4 yılda 4 mahkeme mi?
Evet, hepsini de ya kazandık ya da dava kapandı. Bunlar hukuken aynı şeyler mi bilmem, bana ne, hukuk ne. Dördüncü dava bugün kapandı. Biz kim? Babam, annem ve biz işte. Kime karşı? Ev sahibine.
Master tezimde sona yaklaşıyordum ve o zaman oturduğumuz evden acilen taşınmamız gerekiyordu. Neden biz olaylı bir aile miyiz? Kısmen ama neden acil koduyla ev aradığımızı başka bir yazıda anlatayım. Ama ruh halimiz önemli, uzun zamandır ev arıyorduk, maddi manevi çökmüştük, umutsuz ve evin içinde tüm kombinasyonlarda kavgalıydık. İki sokak ileride, yani annemin tam istediği yerde, 3 oda 1 salon ve 2 balkon, yani babamın tam gönlüne göre (nedense babam her şeyin en büyüğünü ve genişini sever) ve kirası bizim kriterlerimizi karşılayan bir ev bulduk. Ama şunu da belirteyim, 10 küsür sene oturduğunuz evden çıkıyorsanız zaten kira en az 2’ye katlandı demektir, malesef. Neyse, aniden biz paralel bir evrene geçiş yaptık ve kendimizi katalogdan renk seçerken bulduk. Sanki her şey yolundaymış gibi. Ev gerçekten iyiydi, babam onu baştan yaratmıştı, biz buradan daha taşınmayız heralde dedik. Bu eve göre yeni mobilyalar alındı, umutlar tazelendi, önceki eve dair tüm kötü anılar silinmek istendi.

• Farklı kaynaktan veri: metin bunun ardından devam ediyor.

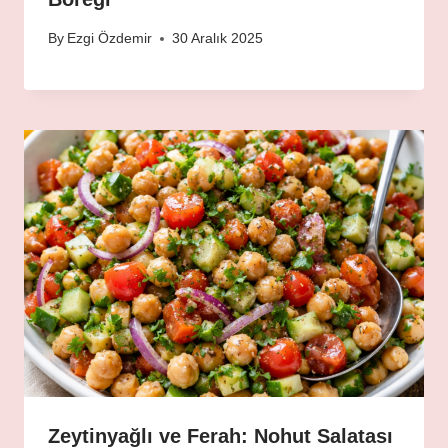
By
Ezgi Özdemir
30 Aralık 2025
Zeytinyağlı ve Ferah: Nohut Salatası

Tam 3 ay, evet taşındıktan 3 ay sonra üst katımızda oturan ev sahibi ve eşi misafirliğe gelmek istedi. Annem ve babam o kadar sevindi ki önceki evde yaşananlardan sonra, bayağ komşuları olacak diye heyecanlandılar. Ben o gün eve özellikle geç geldim, kalabalık etmeyeyim diye, bir de sevmem pek öyle tanımadığım insanlar falan. Zili çaldım, artık gitmiş olduklarını düşünerek. Kapıda bize ait olmayan ayakkabıları gördüm, gitmemişlerdi. Annem kapıyı inanılmaz şaşkın ve üzgün bir ifadeyle açtı. Şebnem güya odasına geçmiş ama salonu dinliyordu gördüm, o da şoktaydı. Sonra ben misafirlere selam vereyim diye salona şöyle bir baktım, ilk gördüğüm şey iki elini bacakları arasında sıkıştırıp koltuğun ucunda düşecek gibi kalakalmış babam oldu. Meğer, çok rica edeceğiz hızlıca bu evden çıkmanız gerekiyor, bizim bu evde oturan oğlumuz tutturdu bu eve geri döneceğim diye, sözümüzü dinletemiyoruz demeye gelmişler. Evet.
1-2 sene öncesine filmi sarıp o ana gelene dek ailece yaşadığımız her şeyi düşününce bu çok sert bir andı, yok artık daha nelerdi, bu da mı olacaktı. Babamın o halini hiç unutmadım. En sevdiğim barda 2 arkadaşımla takılırken bu olanları “babam neler neler yaşadı ama onu hiç böyle görmedim” diyerek anlattım. Günler içinde babam hastaneye kaldırıldı ve bu da kendi kendine bir başka yazı, yok yazı dizisi falan olur heralde. Doktorlar büyük bir stres, üzüntü mü yaşadı yakın zamanda diye sorduğunda, barda arkadaşlarıma anlattığım gibi anlattım her şeyi. Ben babamın beyninin sağ tarafında, tıbben şanslı sayılan bir noktaya atılan pıhtının atılma saatini biliyorum diyebiliriz, hep böyle düşündüm.
O aile daha sonra Müge Anlı’ya çıkabilecek seviyede talihsiz şeyler yaşadılar kendi içlerinde ve hep nedense bizi evden çıkarmanın en iyi çözüm olduğunu düşünüp dava açtılar. Öyle saçma sebeplerle, bir keresinde inanılmaz kötülük dolu bir planla bazen de öyle plansız davalar açılıyordu ki, biz pek bir şey yapmadan 4 yıl daha oturmaya devam edebildik.